The FBI says that more than two-thirds of the nation’s murders in 2016 were committed with guns. Rifles — a category that includes the AR-15 and the MCX — account for about 5 percent of the murders where the type of gun is known. Shotguns are similarly unpopular. Handguns account 92 percent of firearms murders where the kind of weapon is known.
While the MCX looks something like some AR-15 variants and can use magazines from that rifle, its internal workings are completely different. Still, the Bureau of Alcohol, Tobacco and Firearms described the Orlando gun as a “.223 caliber AR type rifle” and included a picture of an AR-15. The .223-caliber and 5.56mm rounds are interchangable in most AR weapons.
There is no one-look for the AR-15, which the military turned into the M-16 rifle and M-4 carbine. Few AR-15 rifles sold today have the Vietnam War-era handguards and the carrying handle that doubled as a sight.
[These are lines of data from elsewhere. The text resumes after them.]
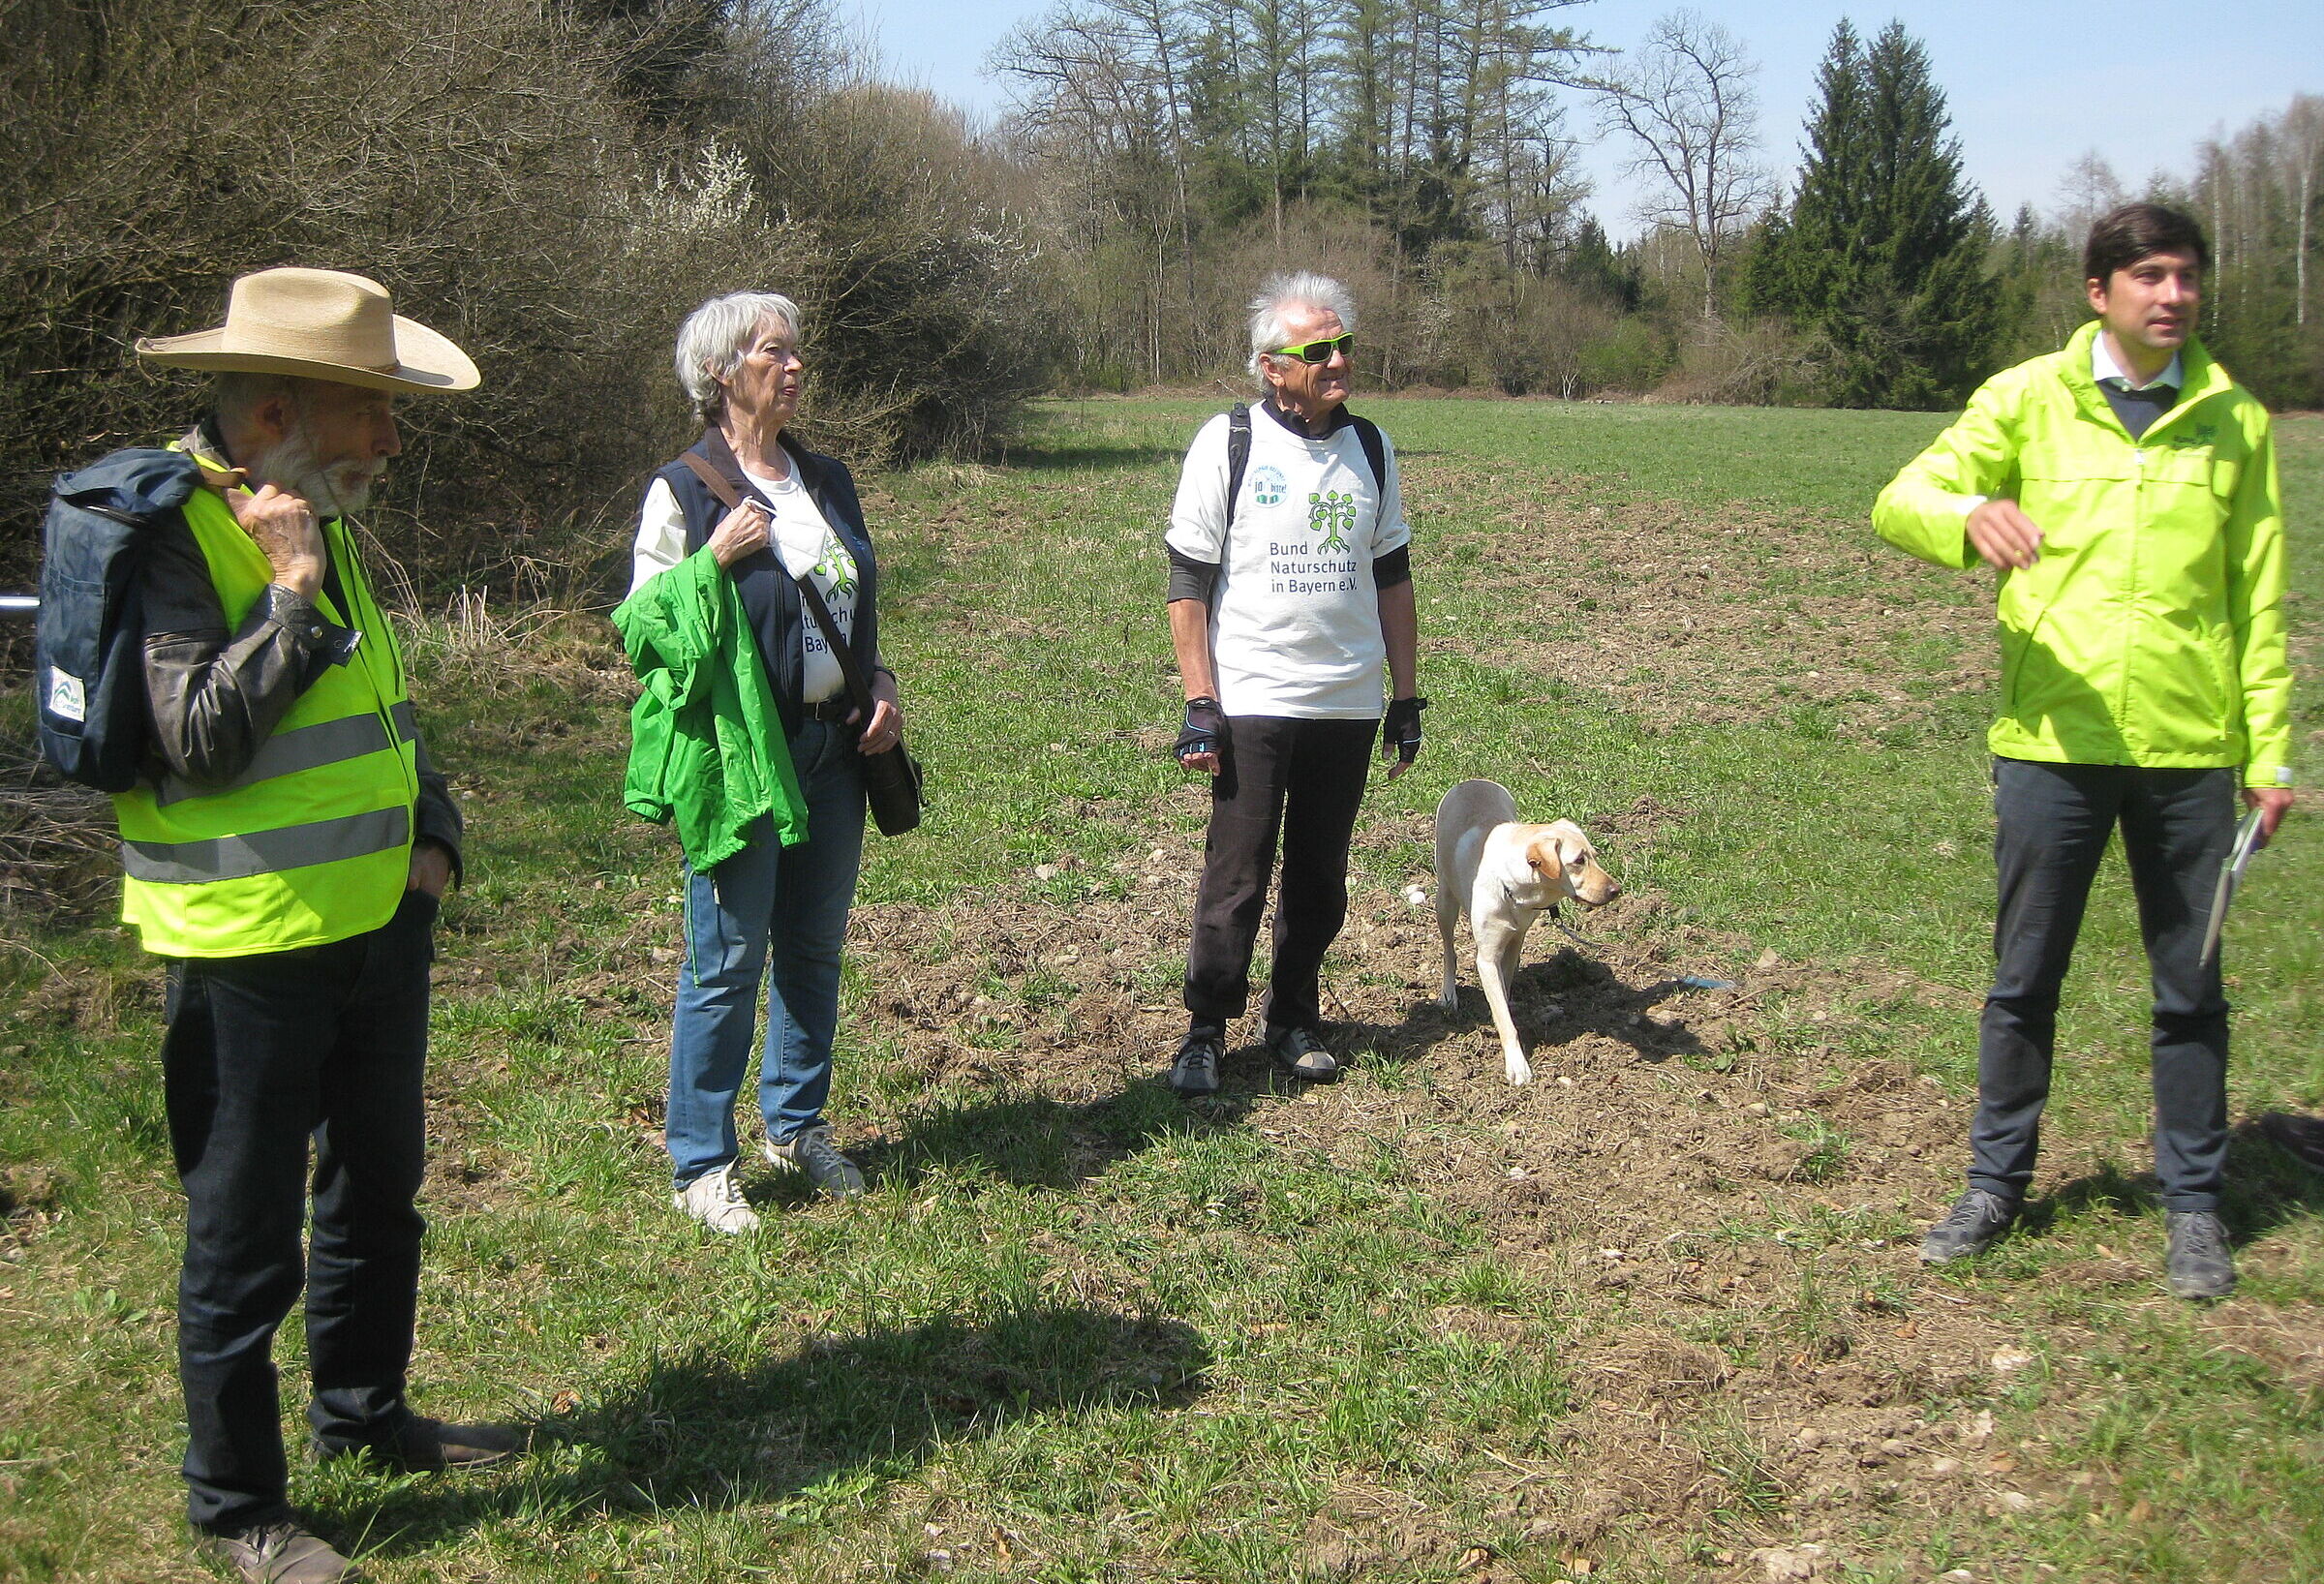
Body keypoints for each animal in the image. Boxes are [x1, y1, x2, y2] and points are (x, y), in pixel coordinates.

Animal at [1422, 780, 1627, 1086]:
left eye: (1594, 856)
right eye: (1579, 860)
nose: (1616, 890)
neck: (1513, 888)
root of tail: (1473, 781)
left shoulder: (1516, 941)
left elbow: (1504, 992)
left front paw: (1504, 1008)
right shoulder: (1487, 958)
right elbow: (1504, 1017)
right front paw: (1517, 1064)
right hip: (1445, 901)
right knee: (1449, 950)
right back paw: (1448, 994)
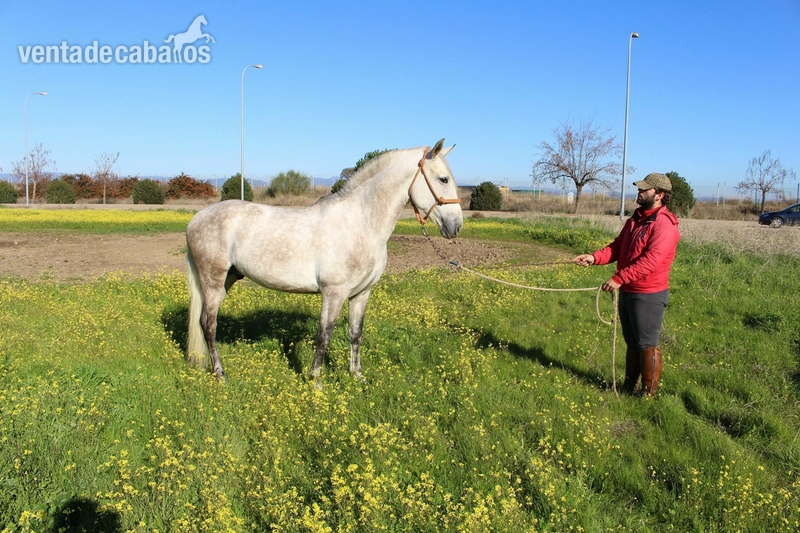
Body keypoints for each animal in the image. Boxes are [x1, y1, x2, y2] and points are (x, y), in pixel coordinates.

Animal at [185, 139, 463, 382]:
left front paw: (357, 376)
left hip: (227, 280)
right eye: (443, 179)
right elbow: (324, 336)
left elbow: (355, 334)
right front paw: (316, 381)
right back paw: (220, 373)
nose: (456, 226)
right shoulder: (333, 293)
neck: (360, 222)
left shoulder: (361, 294)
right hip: (213, 281)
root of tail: (196, 219)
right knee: (208, 324)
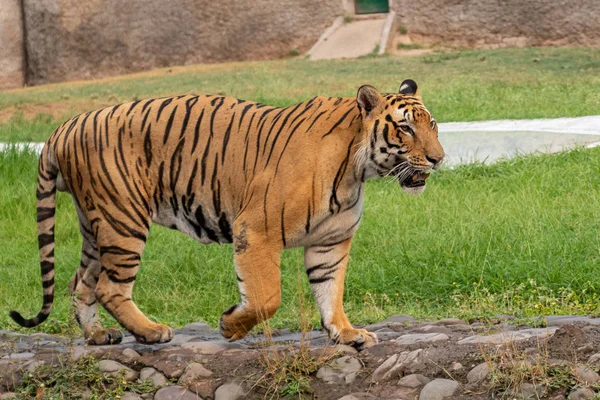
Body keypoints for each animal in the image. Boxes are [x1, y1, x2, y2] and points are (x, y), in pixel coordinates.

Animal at [7, 79, 442, 348]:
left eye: (434, 126)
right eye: (405, 129)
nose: (439, 159)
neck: (357, 170)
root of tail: (62, 128)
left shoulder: (330, 242)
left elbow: (330, 291)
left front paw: (347, 333)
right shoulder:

Afficianodos buy accessories, like grips, sights and flashlights. Other gun owners sometimes mock the accessories.
Most .223-caliber rifles can also fire the military’s standard 5.56mm rounds. Those include a bullet called M855, which the ATF had proposed banning because the bullet designed to penetrate steel helmets about six football fields away could now be used in pistols made in the style of the AR-15. The ATF backed down with political pressure.
From 1994 to 2004, the United States banned some models of semi-automatic assault rifles, prohibiting some specific models of guns and some guns with particular features, such as a pistol grip. The effectiveness of the ban is disputed.
Some states have banned larger-capacity magazines and particular models of guns, including California, New Jersey and New York. Massachusetts banned guns by then-Gov. Mitt Romney, who was later endorsed by the National Rifle Association for his presidential bid.
Parkland’s massacre, like those in Las Vegas and Orlando, resonated in the political sphere. It’s not yet clear whether that will result in any legislative changes. After the 2012 massacre at Sandy Hook Elementary School, President Barack Obama proposed gun control efforts that included requiring background checks for all gun sales, including between private sellers; limiting how much ammunition magazines can carry; and reinstating the 1994 assault weapons ban. None of those proposals ever became law.
While sales through federally licensed firearms dealers must have background checks, sales between private sellers within a state don’t require such checks and don’t even require paperwork. On Thursday, AR-15s were selling for $500 or less on FloridaGunTrader.com. A bump stock for an AR-15, a device that let a gunman in Las Vegas simulate fully automatic fire, was selling for $175.